What E-Commerce Companies Should Do Next

Start with a monthly close routine. Download marketplace reports before they disappear or become hard to match. Reconcile each payout to sales, refunds, fees, ads and shipping. Update inventory records before month-end. Match supplier invoices with payment proof and freight documents.

Finance teams should keep a separate file for foreign currency conversions. Directors should review gross margin by product line and sales channel. If the company plans an offshore profits claim, tax records should be built during the year, not after the IRD asks questions.

Conclusion

Cross-border e-commerce bookkeeping is not only about entering sales and expenses. The real work is matching marketplace activity with bank receipts, supplier bills, inventory movement foreign currency conversion and tax support.

Hong Kong sellers that build this habit early can understand margins better. They can answer tax questions faster and avoid painful clean-up at year-end. Arnifi’s expert team helps Hong Kong sellers organise cleaner bookkeeping workflows, reduce avoidable reporting gaps and keep cross-border finance records ready for tax and audit review.

FAQs:

1. What Records Should A Hong Kong E-Commerce Seller Keep?

Keep marketplace reports, payout statements, supplier invoices, shipping documents, inventory records, refund logs, ad invoices and bank records.

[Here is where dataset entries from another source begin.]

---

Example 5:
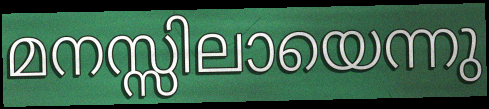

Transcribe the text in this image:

മനസ്സിലായെന്നു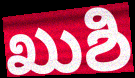
ಖುಶಿ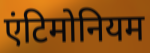
एंटिमोनियम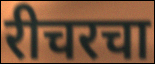
रीचरचाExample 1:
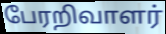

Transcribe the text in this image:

பேரறிவாளர்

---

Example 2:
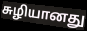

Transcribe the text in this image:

சுழியானது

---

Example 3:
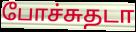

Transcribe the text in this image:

போச்சுதடா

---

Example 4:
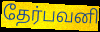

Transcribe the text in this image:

தேர்பவனி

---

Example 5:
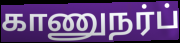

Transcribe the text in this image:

காணுநர்ப்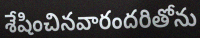
శేషించినవారందరితోను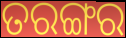
ତରଙ୍ଗର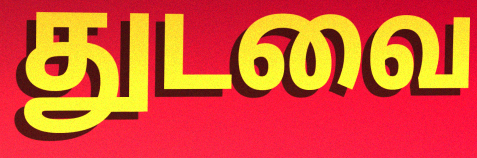
துடவைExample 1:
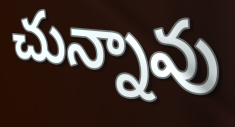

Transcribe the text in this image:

చున్నావు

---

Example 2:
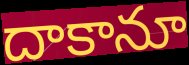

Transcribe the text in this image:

దాకానూ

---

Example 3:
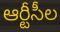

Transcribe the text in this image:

ఆర్టీసీల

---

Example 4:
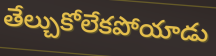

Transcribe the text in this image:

తేల్చుకోలేకపోయాడు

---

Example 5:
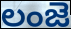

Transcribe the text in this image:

లంజె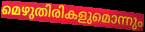
മെഴുതിരികളുമൊന്നും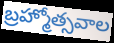
బ్రహ్మోత్సవాలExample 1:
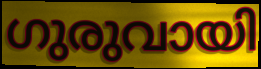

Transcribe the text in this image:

ഗുരുവായി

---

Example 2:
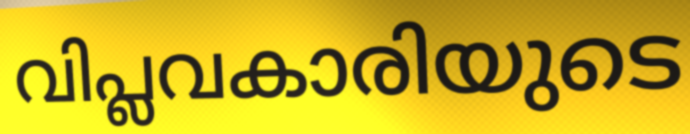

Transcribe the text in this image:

വിപ്ലവകാരിയുടെ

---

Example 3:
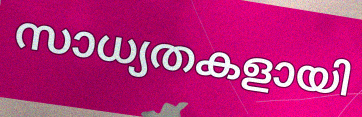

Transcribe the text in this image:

സാധ്യതകളായി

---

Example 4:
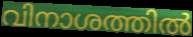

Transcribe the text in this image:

വിനാശത്തിൽ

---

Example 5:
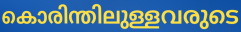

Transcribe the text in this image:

കൊരിന്തിലുള്ളവരുടെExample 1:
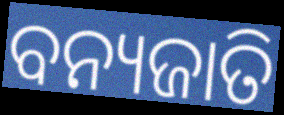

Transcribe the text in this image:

ବନ୍ୟଜାତି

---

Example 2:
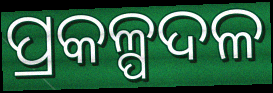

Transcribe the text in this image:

ପ୍ରକଳ୍ପଦଳ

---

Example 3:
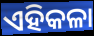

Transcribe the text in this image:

ଏହିକଳା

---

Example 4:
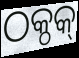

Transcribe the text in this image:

ଠକ୍ଠକ୍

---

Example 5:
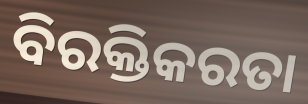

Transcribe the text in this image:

ବିରକ୍ତିକରତା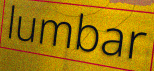
lumbar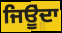
ਜਿਊੂਂਦਾ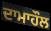
ਦਾਮਾਹੌਲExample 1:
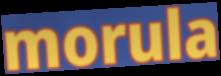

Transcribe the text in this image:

morula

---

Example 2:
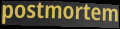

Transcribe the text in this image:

postmortem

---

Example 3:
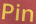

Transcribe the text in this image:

Pin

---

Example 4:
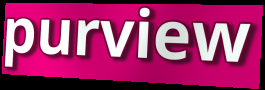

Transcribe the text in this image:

purview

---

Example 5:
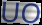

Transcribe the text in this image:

UOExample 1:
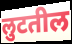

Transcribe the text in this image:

लुटतील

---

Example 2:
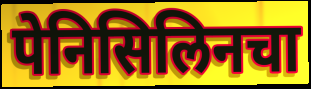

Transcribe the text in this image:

पेनिसिलिनचा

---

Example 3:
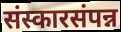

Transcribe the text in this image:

संस्कारसंपन्न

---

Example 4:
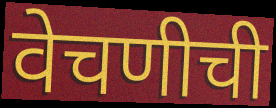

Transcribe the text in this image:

वेचणीची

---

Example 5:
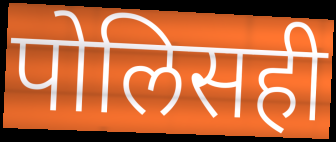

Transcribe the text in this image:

पोलिसहीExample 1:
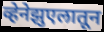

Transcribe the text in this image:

व्हेनेझुएलातून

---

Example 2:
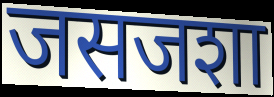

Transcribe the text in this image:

जसजशा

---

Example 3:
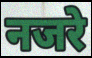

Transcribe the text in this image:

नजरे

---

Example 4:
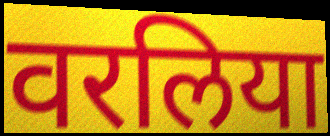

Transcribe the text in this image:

वरलिया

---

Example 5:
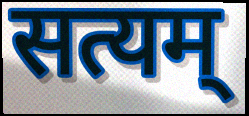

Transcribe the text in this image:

सत्यम्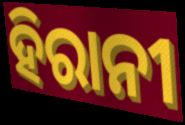
ହିରାନୀ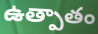
ఉత్పాతంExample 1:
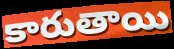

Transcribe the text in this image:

కారుతాయి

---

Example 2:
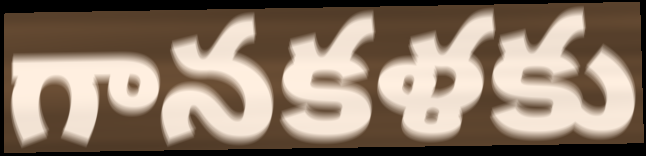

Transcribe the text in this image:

గానకళకు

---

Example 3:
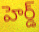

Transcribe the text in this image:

హెర్డ్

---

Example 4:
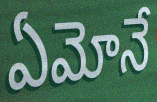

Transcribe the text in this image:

ఏమోనే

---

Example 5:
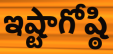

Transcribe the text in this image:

ఇష్టాగోష్ఠి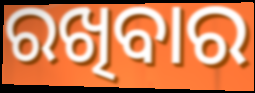
ରଖିବାର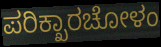
ಪರಿಕ್ಖಾರಚೋಳಂ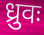
ध्रुवः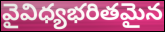
వైవిధ్యభరితమైనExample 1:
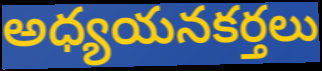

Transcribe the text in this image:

అధ్యయనకర్తలు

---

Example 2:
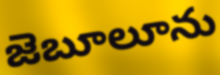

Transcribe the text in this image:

జెబూలూను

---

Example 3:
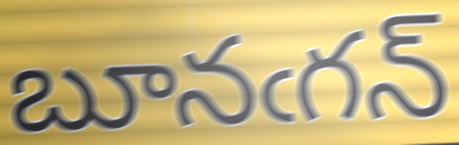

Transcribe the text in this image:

బూనఁగన్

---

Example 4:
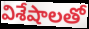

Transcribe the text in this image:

విశేషాలతో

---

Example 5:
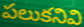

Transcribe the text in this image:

పలుకనివిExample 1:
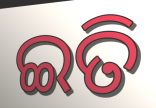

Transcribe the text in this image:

ଇତି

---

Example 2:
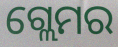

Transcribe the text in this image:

ଗ୍ଲେମର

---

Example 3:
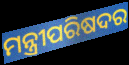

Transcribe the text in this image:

ମନ୍ତ୍ରୀପରିଷଦର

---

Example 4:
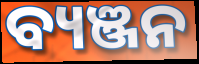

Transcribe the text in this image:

ବ୍ୟଞ୍ଜନ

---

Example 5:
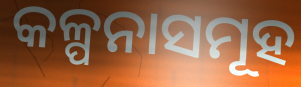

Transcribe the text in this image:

କଳ୍ପନାସମୂହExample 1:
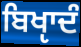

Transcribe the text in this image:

ਬਿਖੵਾਦੰ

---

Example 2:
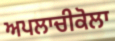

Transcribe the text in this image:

ਅਪਲਾਚੀਕੋਲਾ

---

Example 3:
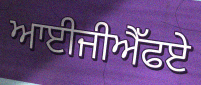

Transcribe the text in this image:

ਆਈਜੀਐੱਫਏ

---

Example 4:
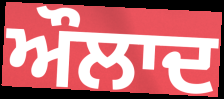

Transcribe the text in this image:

ਔਲਾਦ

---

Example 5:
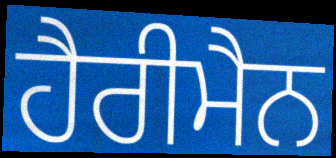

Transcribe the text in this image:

ਹੈਰੀਮੈਨ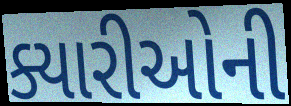
ક્યારીઓનીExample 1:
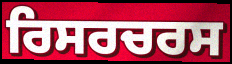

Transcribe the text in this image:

ਰਿਸਰਚਰਸ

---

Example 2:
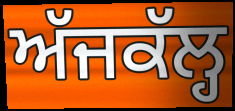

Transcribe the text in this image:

ਅੱਜਕੱਲ੍ਹ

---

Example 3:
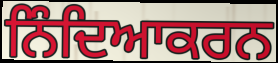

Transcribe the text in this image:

ਨਿੰਦਿਆਕਰਨ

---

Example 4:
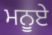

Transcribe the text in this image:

ਮਨੂਏ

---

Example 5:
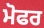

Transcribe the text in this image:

ਮੋਫਰ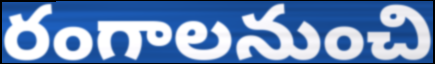
రంగాలనుంచిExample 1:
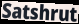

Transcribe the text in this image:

Satshrut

2. Is Every Overseas E-Commerce Sale Offshore Profit In Hong Kong?

No. Hong Kong uses the territorial source principle. The company must check where the profit-making activities took place.

3. How Should Amazon Seller Accounting Hong Kong Records Be Managed?

Separate gross sales, refunds, FBA fees, referral fees, storage fees, advertising cost and net payouts each month.

4. How Long Should E-Commerce Businesses Keep Records In Hong Kong?

Hong Kong businesses should keep sufficient business records for at least 7 years.